Design a box within a box to illustrate selfishness.
Design a throne.
Why are you here?
What is a shaman?
Make a piece of curative art.
Make a piece of psychological art.
What do you think has been the greatest hurt, mental and physical, that you have suffered?
What do you think are the qualities of a life fully lived?
Can you suggest a project, for yourself or for a group, or for any number, which might deepen your sensitivity to time?
What is greed?
What is verbal knowledge?
What does tactile mean? Can you show me an example of tactile sensitivity in your personal life?
What do you do to make yourself more attractive sexually? Why do you do this?
Do you really like very beautiful people? Do they really have special privileges?
What is polygamy? Explain its function in the society?
Make a design of your favorite literary person. Event. History. Project for Ellis Island.
How much time should you work on a class project? How much time should you think about it? Discuss it?
What do you think of money? Make a structure to me explaining your concept of money, or out of money.
Should art be useful? Useless?
What is pablum?
What is capitalism? Communism? Socialism?
What is leisure?
Make a structure out of photos of primitive people.
Make a structure illustrating anything from the book of proverbs.
Can you construct a functioning lamp that illustrates the concept of freedom?
Can you construct a functioning ashtray that illustrates the passage of time?
What is waste?
Who was Malthus?
How can we humanize the city?
How can we humanize Cooper? How can we redesign the Cooper triangle?
What should the student lounge look like?

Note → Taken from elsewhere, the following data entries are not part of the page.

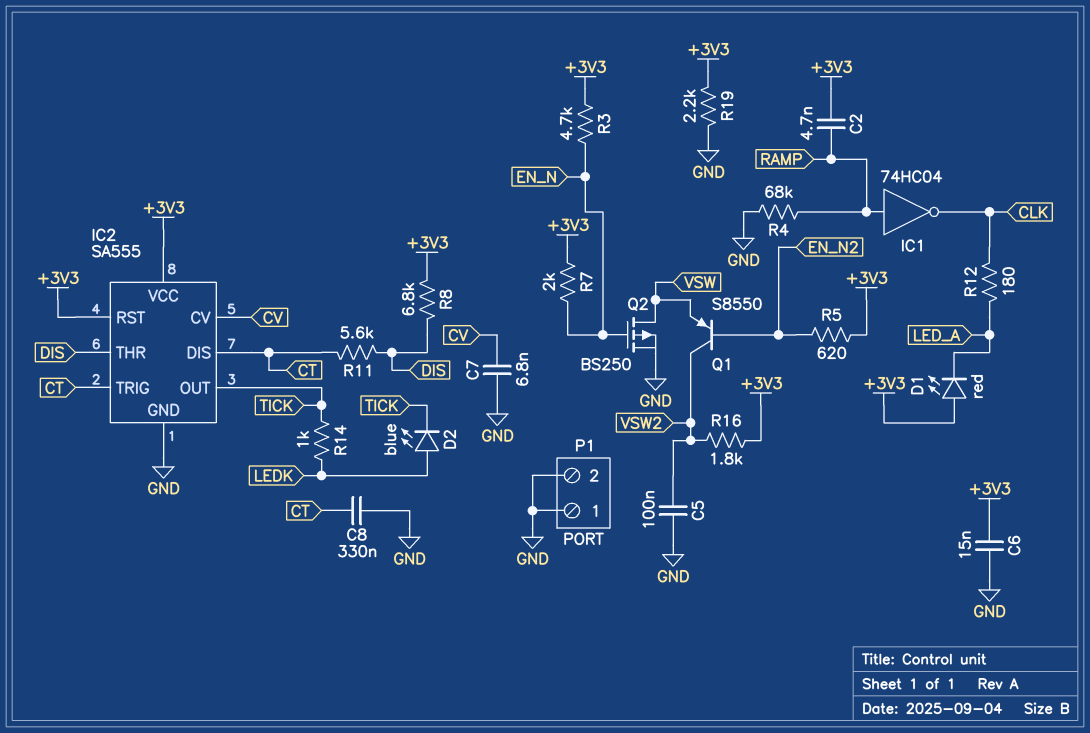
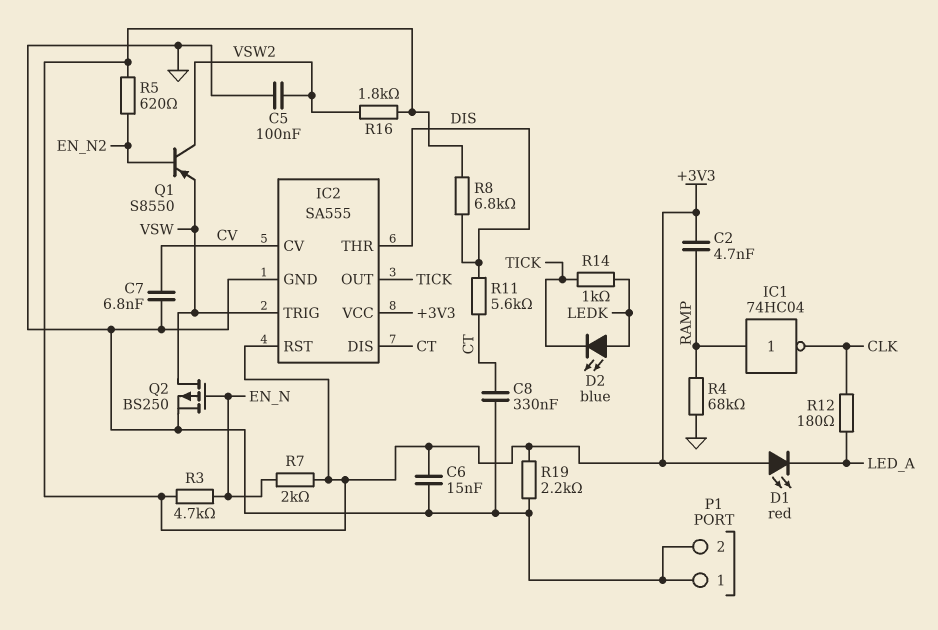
IC2 pin TRIG: CT -> VSW

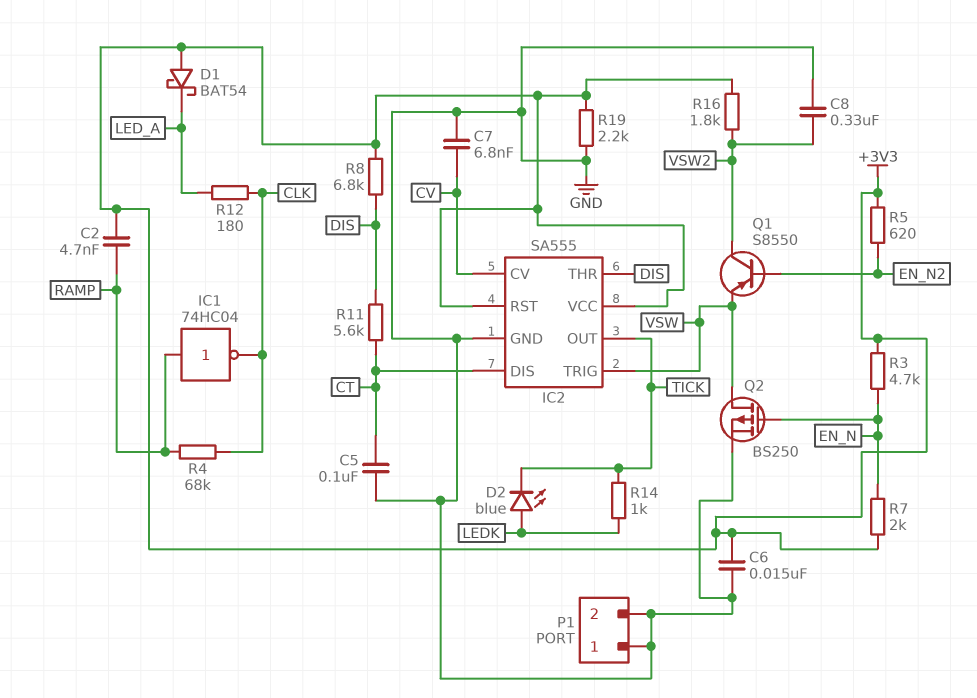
C5: 100nF (GND, VSW2) -> 100nF (CT, GND)
C8: 330nF (CT, GND) -> 330nF (GND, VSW2)
D1: LED red (A +3V3, K LED_A) -> schottky BAT54 (A +3V3, K LED_A)
R4: 68k (GND, RAMP) -> 68k (CLK, RAMP)

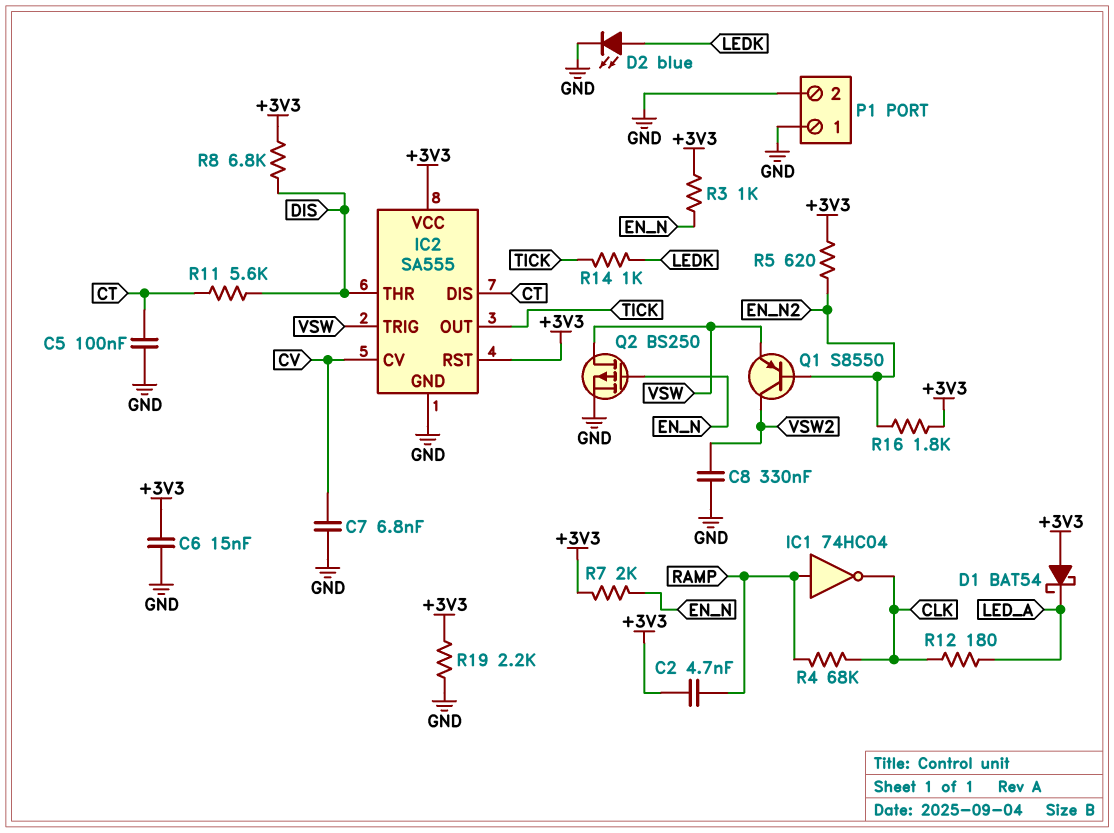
D2: LED blue (A LEDK, K TICK) -> LED blue (A LEDK, K GND)
R3: 4.7k (+3V3, EN_N) -> 1k (+3V3, EN_N)
R16: 1.8k (+3V3, VSW2) -> 1.8k (+3V3, EN_N2)

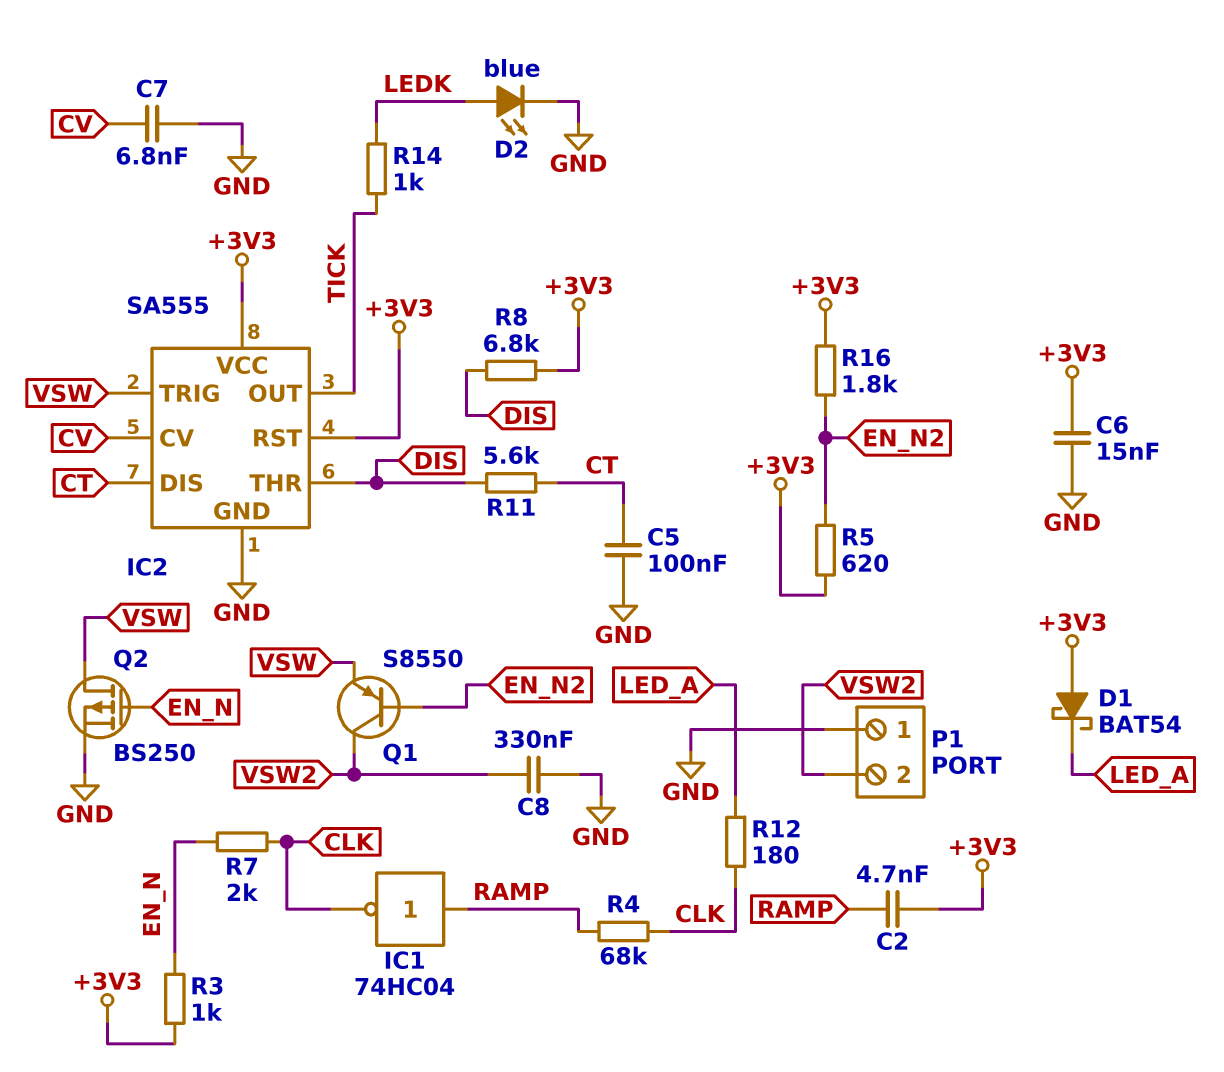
P1 pin 2: GND -> VSW2
R7: 2k (+3V3, EN_N) -> 2k (CLK, EN_N)
R19: 2.2k (+3V3, GND) -> none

Where?

Remember, I’m going to mark you, it’s my great pleasure to reward real effort, it’s my great pleasure to punish stupidity, laziness and insincerity.

These marks won’t make much difference in your later life, but my reaction to you will, but the reactions of your classmates to what you do will.

Your classmates are your world, your future will be like this now, as you related to your present, you will relate to your future, recognize your weakness and do something about it.